Book Synopsis Networks and the Spread of Ideas in the Past by : Anna Collar
Download or read book Networks and the Spread of Ideas in the Past written by Anna Collar and published by Taylor & Francis. This book was released on 2022-05-30 with total page 296 pages. Available in PDF, EPUB and Kindle. Book excerpt: Networks and the Spread of Ideas in the Past: Strong Ties, Innovation and Knowledge Exchange gathers contributions from an international group of scholars to reconsider the role that strong social ties play in the transmission of new ideas, and their crucial place in network analyses of the past. Drawing on case studies that range from the early Iron Age Mediterranean to medieval Britain, the contributing authors showcase the importance of looking at strong social ties in the transmission of complex information, which requires relationships structured through mutual trust, memory, and reciprocity. They highlight the importance of sanctuaries in the process of information transmission, the power of narrative in creating a sense of community even across geographical space, and the control of social systems in order to facilitate or stifle new information transfer. Networks and the Spread of Ideas in the Past demonstrates the value of searching the past for powerful social connections, offers us the chance to tell more human stories through our analyses, and represents an essential new addition to the study and use of networks in archaeology and history. The book will be useful to academics and students working in the Digital Humanities, History, and Archaeology.
Book Synopsis Cyprus in Texts from Graeco-Roman Antiquity by :
Download or read book Cyprus in Texts from Graeco-Roman Antiquity written by and published by BRILL. This book was released on 2023-02-13 with total page 425 pages. Available in PDF, EPUB and Kindle. Book excerpt: This volume explores Cyprus in ancient literature and through contemporary evidence, discussing texts from Greco-Roman antiquity that examine the island, its myths, gods, heroes, and literary output, as well as the way it is perceived in ancient literature.

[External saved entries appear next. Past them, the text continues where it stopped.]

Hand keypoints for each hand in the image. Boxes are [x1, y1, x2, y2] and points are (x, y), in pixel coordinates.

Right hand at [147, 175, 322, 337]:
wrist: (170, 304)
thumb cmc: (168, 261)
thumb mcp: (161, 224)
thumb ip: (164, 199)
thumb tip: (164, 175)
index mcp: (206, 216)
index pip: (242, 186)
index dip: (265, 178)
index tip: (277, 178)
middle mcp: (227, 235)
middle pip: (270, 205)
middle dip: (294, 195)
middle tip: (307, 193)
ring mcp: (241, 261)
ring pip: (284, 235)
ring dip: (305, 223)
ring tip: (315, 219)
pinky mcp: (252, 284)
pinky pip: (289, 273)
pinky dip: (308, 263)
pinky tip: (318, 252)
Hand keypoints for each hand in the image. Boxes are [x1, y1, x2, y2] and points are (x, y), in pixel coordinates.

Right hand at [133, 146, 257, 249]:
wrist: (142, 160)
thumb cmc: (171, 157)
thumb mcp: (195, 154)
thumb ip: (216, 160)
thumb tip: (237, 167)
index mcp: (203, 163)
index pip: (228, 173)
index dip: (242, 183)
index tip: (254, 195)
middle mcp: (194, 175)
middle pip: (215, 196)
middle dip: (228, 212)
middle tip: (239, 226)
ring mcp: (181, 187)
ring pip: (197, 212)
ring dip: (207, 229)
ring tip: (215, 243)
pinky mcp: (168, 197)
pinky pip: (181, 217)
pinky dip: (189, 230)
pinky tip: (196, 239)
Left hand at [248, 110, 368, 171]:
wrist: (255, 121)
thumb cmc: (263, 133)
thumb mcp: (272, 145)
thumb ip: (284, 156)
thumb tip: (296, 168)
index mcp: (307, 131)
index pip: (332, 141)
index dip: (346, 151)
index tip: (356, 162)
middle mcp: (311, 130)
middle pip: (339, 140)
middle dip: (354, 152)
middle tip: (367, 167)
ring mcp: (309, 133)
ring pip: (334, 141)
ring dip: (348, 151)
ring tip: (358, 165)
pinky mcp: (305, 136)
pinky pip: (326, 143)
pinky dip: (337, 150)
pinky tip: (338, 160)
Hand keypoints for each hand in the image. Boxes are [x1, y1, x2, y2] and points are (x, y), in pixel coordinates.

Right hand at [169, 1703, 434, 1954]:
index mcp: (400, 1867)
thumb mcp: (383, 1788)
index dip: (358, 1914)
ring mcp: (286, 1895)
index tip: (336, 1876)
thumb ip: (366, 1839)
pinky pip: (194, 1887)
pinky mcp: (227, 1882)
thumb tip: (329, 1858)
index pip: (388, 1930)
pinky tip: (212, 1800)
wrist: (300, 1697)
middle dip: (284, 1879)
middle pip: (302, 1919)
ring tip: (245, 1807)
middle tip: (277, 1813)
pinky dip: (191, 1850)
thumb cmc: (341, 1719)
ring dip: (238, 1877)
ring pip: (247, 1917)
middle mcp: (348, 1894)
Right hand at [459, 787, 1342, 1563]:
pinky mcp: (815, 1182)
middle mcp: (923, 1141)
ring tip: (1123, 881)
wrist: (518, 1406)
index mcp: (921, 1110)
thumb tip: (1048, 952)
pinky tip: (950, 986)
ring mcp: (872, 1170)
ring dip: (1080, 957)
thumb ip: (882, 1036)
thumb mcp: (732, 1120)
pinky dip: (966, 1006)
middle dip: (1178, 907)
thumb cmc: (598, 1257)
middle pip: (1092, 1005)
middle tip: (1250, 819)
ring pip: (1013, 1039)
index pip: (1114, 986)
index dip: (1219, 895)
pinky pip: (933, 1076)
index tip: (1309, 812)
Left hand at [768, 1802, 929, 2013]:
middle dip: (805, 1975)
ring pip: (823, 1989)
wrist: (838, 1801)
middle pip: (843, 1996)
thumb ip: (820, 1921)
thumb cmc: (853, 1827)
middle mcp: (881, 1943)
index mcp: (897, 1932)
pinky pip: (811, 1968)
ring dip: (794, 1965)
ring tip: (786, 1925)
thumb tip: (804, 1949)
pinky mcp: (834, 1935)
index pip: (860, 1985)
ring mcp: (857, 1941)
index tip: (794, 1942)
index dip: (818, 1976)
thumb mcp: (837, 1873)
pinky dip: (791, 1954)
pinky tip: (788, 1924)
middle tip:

Book Synopsis Worlds of Gender by : Sarah Milledge Nelson
Download or read book Worlds of Gender written by Sarah Milledge Nelson and published by Rowman Altamira. This book was released on 2007-03-01 with total page 312 pages. Available in PDF, EPUB and Kindle. Book excerpt: In Worlds of Gender ten prominent scholars consider the research on gender and archaeology that has been conducted around the world. The authors discuss the archaeological evidence for gender distinctions from Africa, East Asia, South Asia, Australia, Europe, Mesoamerica, North America, and South America. Although some regions of the world have only been studied sporadically, this volume brings together the totality of the evidence to make it possible to compare sexual roles and identities from far-flung cultures of vastly different time periods. Worlds of Gender is an excellent resource for comparative cultural studies and gender studies, as well as a useful examination of how gender roles affect social structures.